Document passage
Hi,
What is a "best practice" method of auditing failed logon
attemtps? I have a small AD - 50 users, and am auditing
failed logon attempts but there are always a bunch of
events that do not look that important - 675, 677, 617
with --, 627...how does one sift through all of the events
and pick out real "attempted logons"? What else should I
be looking for?
Thanks - Wayner

Re: security log by Steven

Steven
Mon Aug 23 21:47:31 CDT 2004

Some of those are kerberos related which can result from downlevel clients on the
domain such as NT/W9X. I would be mostly concerned if you see multiple failed events
for the same user in a short period of time, particularly the built in administrator
account which is the top account that hackers try to access. I suggest also that if
you have not done such, enable account lockout on your domain with a lockout
threshold of no less than ten bad attempts keeping in mind that the built in
administrator account can not be locked out. If you don't want the overhead of having
to reset accounts, set the time threshold for five minutes or so. That would be
enough to deter brute force attacks. If you audit account management events in the
Domain Controller Security Policy, you wall see events generated when an account has
been locked out which should be investigated. -- Steve

http://www.microsoft.com/technet/security/guidance/secmod144.mspx --- auditing and
intrusion detection.

Source data
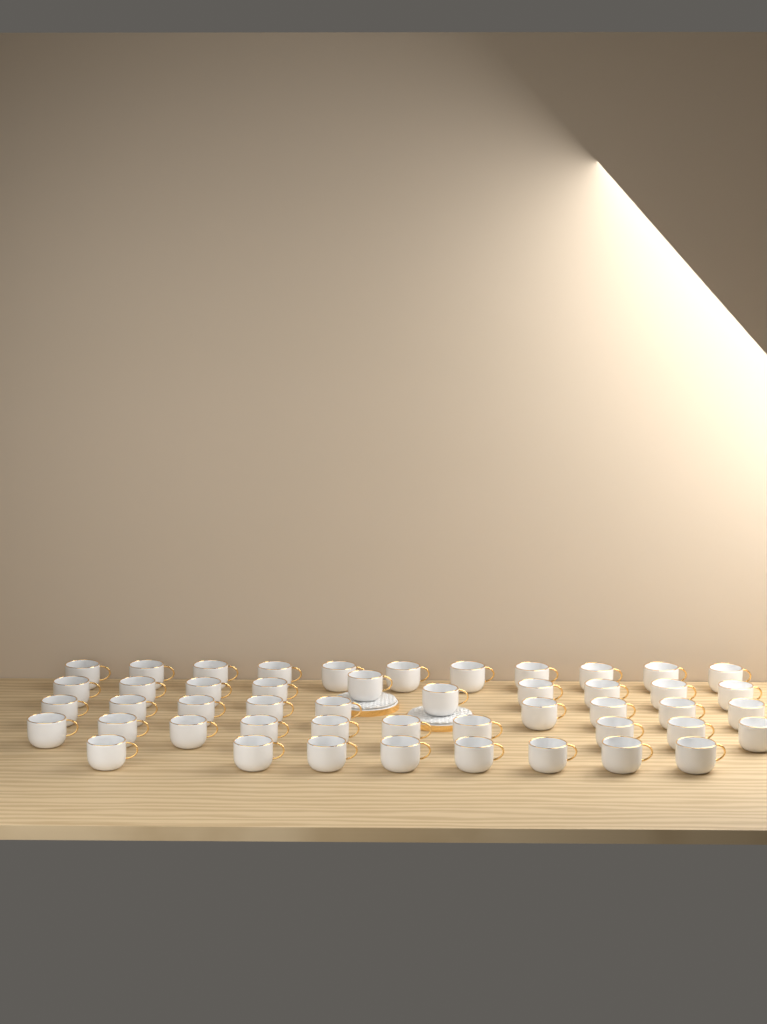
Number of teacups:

Exercises to complete
a) Answer the following from the forum thread on auditing failed logon attempts:
(i) How many users does the Active Directory in the original post have?
(ii) What minimum lockout threshold does the reply recommend?
(iii) Which account does the reply say cannot be locked out?
b) Proceed with the forum thread on auditing failed logon attempts, picking up from the point at which it ends.

Responses for each task
a)
(i) 50 users.
(ii) No less than ten bad attempts.
(iii) The built-in administrator account.

b)
"Wayner" <anonymous@discussions.microsoft.com> wrote in message
news:b83801c48941$289ffe30$a501280a@phx.gbl...
> Hi,
> What is a "best practice" method of auditing failed logon
> attemtps? I have a small AD - 50 users, and am auditing
> failed logon attempts but there are always a bunch of
> events that do not look that important - 675, 677, 617
> with --, 627...how does one sift through all of the events
> and pick out real "attempted logons"? What else should I
> be looking for?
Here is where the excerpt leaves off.